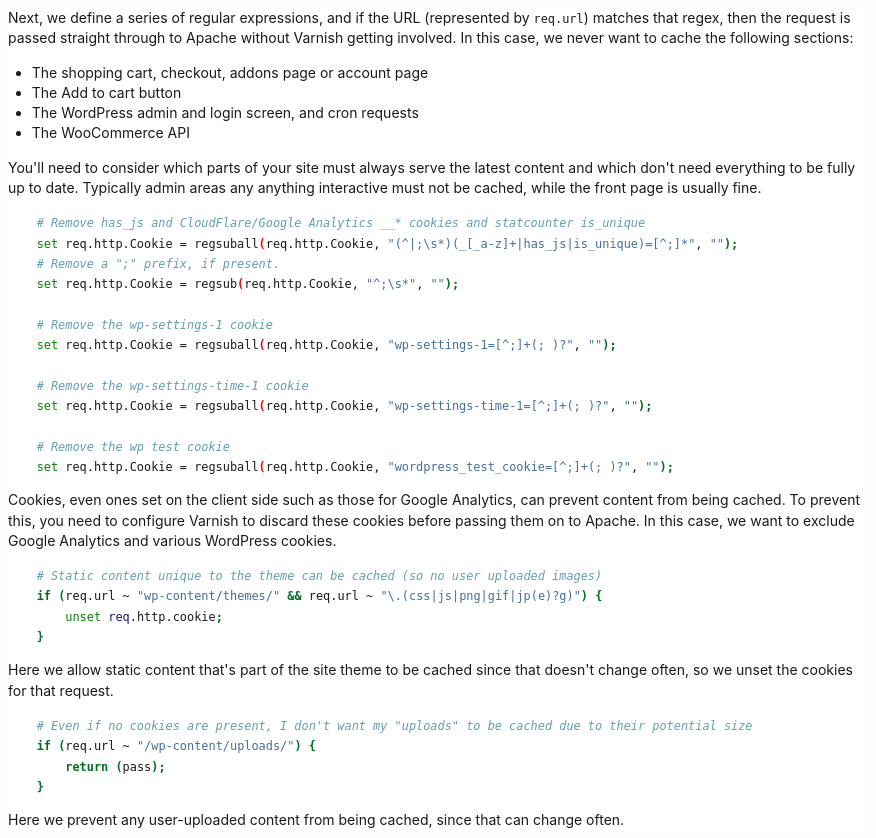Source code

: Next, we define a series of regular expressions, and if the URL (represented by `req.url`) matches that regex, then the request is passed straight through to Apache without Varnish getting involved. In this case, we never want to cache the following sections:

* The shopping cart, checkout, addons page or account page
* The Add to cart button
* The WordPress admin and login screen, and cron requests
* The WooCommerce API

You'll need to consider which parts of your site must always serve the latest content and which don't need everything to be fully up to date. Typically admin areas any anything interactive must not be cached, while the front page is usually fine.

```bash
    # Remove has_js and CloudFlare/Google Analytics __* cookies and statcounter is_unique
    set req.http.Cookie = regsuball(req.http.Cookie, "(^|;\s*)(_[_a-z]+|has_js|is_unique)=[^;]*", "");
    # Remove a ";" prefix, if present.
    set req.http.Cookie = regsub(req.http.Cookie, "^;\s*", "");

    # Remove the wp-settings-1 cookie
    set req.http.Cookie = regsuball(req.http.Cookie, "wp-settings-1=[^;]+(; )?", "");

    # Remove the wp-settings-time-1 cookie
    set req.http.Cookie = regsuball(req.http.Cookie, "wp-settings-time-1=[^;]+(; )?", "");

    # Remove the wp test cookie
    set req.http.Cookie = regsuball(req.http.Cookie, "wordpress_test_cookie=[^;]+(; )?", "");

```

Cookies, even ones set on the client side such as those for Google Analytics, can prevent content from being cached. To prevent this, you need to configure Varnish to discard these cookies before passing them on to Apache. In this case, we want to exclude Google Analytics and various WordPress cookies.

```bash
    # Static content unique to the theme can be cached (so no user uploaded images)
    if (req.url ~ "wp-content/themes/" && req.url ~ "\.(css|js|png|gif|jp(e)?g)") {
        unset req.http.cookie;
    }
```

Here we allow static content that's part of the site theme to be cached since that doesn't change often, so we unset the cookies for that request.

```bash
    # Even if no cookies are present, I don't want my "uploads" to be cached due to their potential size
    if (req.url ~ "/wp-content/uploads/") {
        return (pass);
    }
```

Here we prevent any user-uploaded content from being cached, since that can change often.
* * *
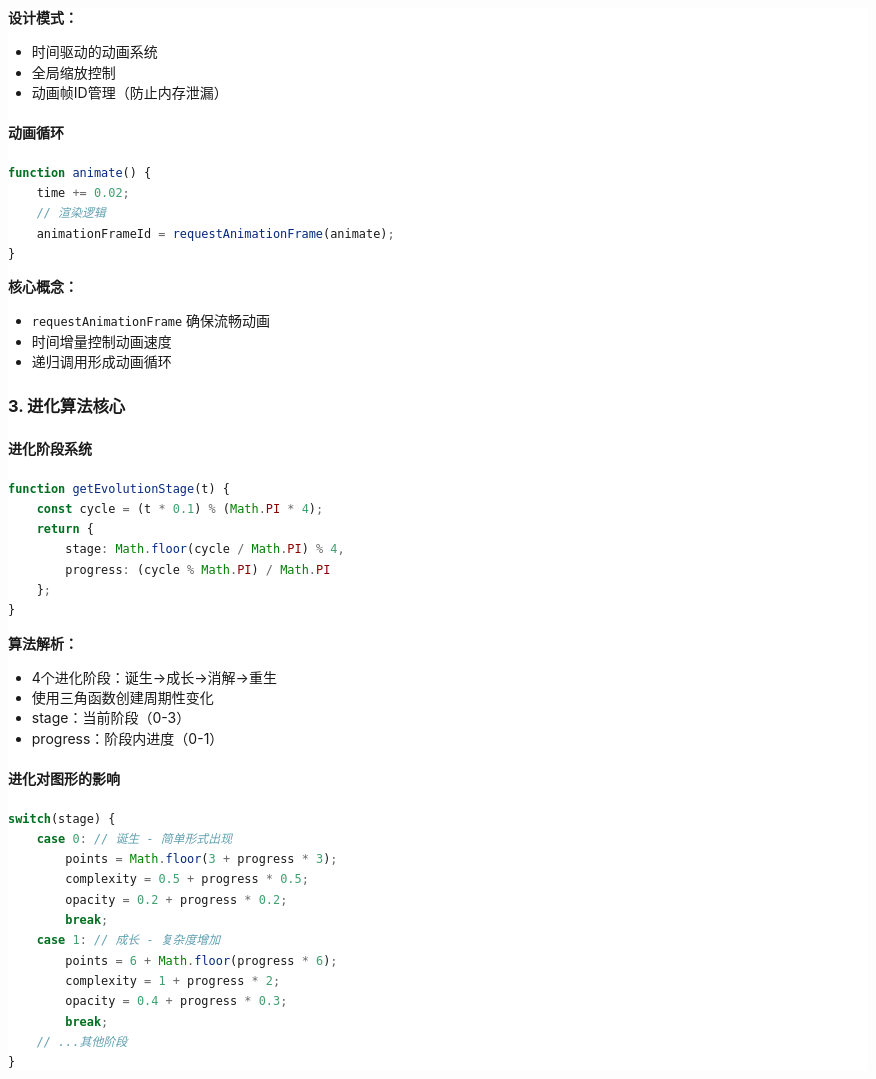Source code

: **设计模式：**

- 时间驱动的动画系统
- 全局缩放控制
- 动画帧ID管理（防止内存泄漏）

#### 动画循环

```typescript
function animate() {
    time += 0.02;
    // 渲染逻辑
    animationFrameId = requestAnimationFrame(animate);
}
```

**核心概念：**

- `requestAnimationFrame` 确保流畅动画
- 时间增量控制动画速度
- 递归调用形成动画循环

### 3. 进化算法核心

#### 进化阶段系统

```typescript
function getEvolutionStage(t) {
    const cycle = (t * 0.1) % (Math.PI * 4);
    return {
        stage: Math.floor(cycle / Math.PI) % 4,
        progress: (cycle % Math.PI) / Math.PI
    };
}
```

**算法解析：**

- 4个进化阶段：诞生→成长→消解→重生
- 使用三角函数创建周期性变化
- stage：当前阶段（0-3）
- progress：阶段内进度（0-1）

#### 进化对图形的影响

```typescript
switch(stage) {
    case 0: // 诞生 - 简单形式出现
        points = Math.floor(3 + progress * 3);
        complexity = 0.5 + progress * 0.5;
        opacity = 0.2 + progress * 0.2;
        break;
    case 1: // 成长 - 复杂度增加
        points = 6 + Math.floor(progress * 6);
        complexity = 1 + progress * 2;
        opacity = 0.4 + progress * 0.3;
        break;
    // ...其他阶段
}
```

#### What is expected
Filter the data above, keeping only lines that include the string "settings".

#### Answer to the problem
    # Remove the wp-settings-1 cookie
    set req.http.Cookie = regsuball(req.http.Cookie, "wp-settings-1=[^;]+(; )?", "");
    # Remove the wp-settings-time-1 cookie
    set req.http.Cookie = regsuball(req.http.Cookie, "wp-settings-time-1=[^;]+(; )?", "");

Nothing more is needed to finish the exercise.